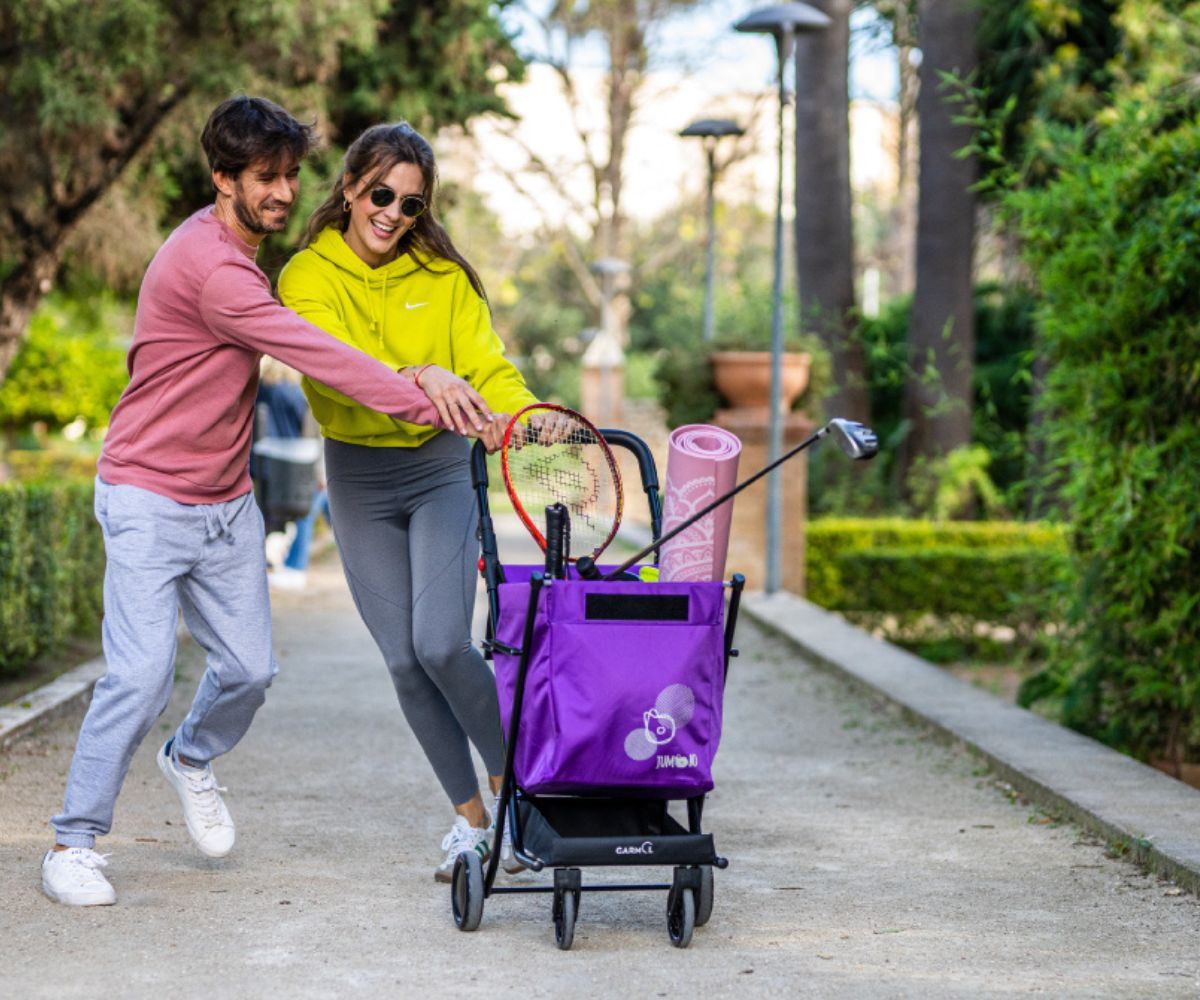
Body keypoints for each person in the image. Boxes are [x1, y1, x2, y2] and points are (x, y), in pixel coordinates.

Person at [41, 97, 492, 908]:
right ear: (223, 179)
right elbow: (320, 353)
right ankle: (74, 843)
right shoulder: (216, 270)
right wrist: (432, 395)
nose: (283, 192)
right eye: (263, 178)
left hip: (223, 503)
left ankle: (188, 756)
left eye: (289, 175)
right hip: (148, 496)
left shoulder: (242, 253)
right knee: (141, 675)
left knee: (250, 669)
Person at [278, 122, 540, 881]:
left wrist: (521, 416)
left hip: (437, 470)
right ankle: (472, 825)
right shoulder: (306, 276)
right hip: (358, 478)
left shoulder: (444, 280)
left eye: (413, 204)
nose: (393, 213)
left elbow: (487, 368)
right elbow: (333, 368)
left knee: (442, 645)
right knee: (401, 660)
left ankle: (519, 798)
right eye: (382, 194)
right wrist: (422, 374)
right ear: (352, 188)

═══

**Exercise objective:**
From the first record to the last, copy everything exactly except the pictures.

**Task output:**
Body keypoints for each person in the image. Boxes are [x1, y1, x2, y2] and points are (x, y), in pixel coordinates.

Person at [41, 97, 492, 908]:
right ear: (223, 179)
right elbow: (320, 353)
right ankle: (74, 843)
right shoulder: (216, 270)
right wrist: (432, 395)
nose: (283, 192)
right eye: (263, 178)
left hip: (223, 503)
left ankle: (188, 756)
left eye: (289, 175)
right hip: (148, 496)
left shoulder: (242, 253)
right knee: (141, 675)
left knee: (250, 669)
Person at [278, 122, 540, 881]:
left wrist: (521, 416)
left hip: (437, 470)
right ankle: (472, 825)
right shoulder: (306, 276)
right hip: (358, 478)
left shoulder: (444, 280)
left eye: (413, 204)
nose: (393, 213)
left elbow: (487, 368)
right elbow: (333, 368)
left knee: (442, 645)
right knee: (401, 660)
left ankle: (519, 798)
right eye: (382, 194)
right wrist: (422, 374)
right ear: (352, 188)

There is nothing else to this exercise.